Search code examples
pythonazure-storageazure-data-lakeazure-sdk-pythonazure-data-lake-gen2

Azure DataLakeServiceClient Python - How to append, How to set Offset and Flush Length?



I want to create and repeatedly append to a csv file using DataLakeServiceClient(azure.storage.filedatalake package). The Inital create/write works as follows.
from azure.storage.filedatalake import DataLakeServiceClient 

datalake_service_client = DataLakeServiceClient.from_connection_string(connect_str)
myfilesystem = "ContainerName"
myfolder     = "FolderName"
myfile       = "FileName.csv"

file_system_client = datalake_service_client.get_file_system_client(myfilesystem)
try:                    
    directory_client = file_system_client.create_directory(myfolder)         
except Exception as e:
    directory_client = file_system_client.get_directory_client(myfolder)
file_client = directory_client.create_file(myfile)
data = """Test1"""   
file_client.append_data(data, offset=0, length=len(data))
file_client.flush_data(len(data))


Suppose the next append is for data = """Test2""", how to set the offset and flush_data?

Thanks.


Solution

  • First, you are using directory_client.create_file(myfile), this will create the new file every time. So your code will never append any content.

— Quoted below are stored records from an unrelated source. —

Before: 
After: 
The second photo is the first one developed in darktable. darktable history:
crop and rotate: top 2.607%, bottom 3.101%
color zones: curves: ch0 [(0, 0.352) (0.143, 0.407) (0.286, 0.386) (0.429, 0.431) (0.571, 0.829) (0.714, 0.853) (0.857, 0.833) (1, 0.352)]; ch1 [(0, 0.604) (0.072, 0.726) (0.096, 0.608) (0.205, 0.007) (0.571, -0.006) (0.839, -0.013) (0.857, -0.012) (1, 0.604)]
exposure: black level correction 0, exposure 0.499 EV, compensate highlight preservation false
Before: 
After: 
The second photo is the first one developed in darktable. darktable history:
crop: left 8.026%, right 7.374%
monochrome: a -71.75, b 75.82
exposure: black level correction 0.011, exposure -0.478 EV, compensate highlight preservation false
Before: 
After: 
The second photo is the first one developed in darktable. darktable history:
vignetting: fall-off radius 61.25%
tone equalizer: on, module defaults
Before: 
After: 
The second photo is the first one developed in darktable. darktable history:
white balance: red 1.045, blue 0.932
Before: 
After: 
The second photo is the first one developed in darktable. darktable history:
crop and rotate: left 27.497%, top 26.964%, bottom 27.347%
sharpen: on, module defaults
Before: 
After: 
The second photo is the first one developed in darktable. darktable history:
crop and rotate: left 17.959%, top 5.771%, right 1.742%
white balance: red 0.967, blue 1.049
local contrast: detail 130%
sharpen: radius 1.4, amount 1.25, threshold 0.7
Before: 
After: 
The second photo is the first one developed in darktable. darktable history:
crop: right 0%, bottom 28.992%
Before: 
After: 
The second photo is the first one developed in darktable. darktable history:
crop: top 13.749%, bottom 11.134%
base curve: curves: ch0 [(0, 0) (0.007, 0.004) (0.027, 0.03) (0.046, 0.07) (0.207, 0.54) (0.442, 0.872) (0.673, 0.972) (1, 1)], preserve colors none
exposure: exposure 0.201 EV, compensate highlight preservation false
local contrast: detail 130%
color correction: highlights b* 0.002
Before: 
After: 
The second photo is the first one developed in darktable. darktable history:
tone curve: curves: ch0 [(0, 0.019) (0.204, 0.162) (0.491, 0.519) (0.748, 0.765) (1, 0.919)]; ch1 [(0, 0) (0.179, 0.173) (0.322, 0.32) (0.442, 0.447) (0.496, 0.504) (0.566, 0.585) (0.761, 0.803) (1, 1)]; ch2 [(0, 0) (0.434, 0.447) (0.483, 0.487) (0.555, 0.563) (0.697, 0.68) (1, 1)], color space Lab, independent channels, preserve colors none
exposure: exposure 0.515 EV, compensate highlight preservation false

    Second, you need to add a judgment condition to check whether it exists, if it exists, use the get_file_client method. If not exists, use the create_file method. Total code is like below:(On my side, I am using .txt file to test.)

    from azure.storage.filedatalake import DataLakeServiceClient 
    connect_str = "DefaultEndpointsProtocol=https;AccountName=0730bowmanwindow;AccountKey=xxxxxx;EndpointSuffix=core.windows.net"
    datalake_service_client = DataLakeServiceClient.from_connection_string(connect_str)
    myfilesystem = "test"
    myfolder     = "test"
    myfile       = "FileName.txt"
    
    file_system_client = datalake_service_client.get_file_system_client(myfilesystem)            
    directory_client = file_system_client.create_directory(myfolder)         
    directory_client = file_system_client.get_directory_client(myfolder)
    print("11111")
    try:
        file_client = directory_client.get_file_client(myfile)
        file_client.get_file_properties().size
        data = "Test2"   
        print("length of data is "+str(len(data)))
        print("This is a test123")
        filesize_previous = file_client.get_file_properties().size
        print("length of currentfile is "+str(filesize_previous))
        file_client.append_data(data, offset=filesize_previous, length=len(data))
        file_client.flush_data(filesize_previous+len(data))
    except:
        file_client = directory_client.create_file(myfile)
        data = "Test2"   
        print("length of data is "+str(len(data)))
        print("This is a test")
        filesize_previous = 0
        print("length of currentfile is "+str(filesize_previous))
        file_client.append_data(data, offset=filesize_previous, length=len(data))
        file_client.flush_data(filesize_previous+len(data))
    

    On my side it is no problem, please have a try on your side.(The above is just an example, you can design better and streamlined.)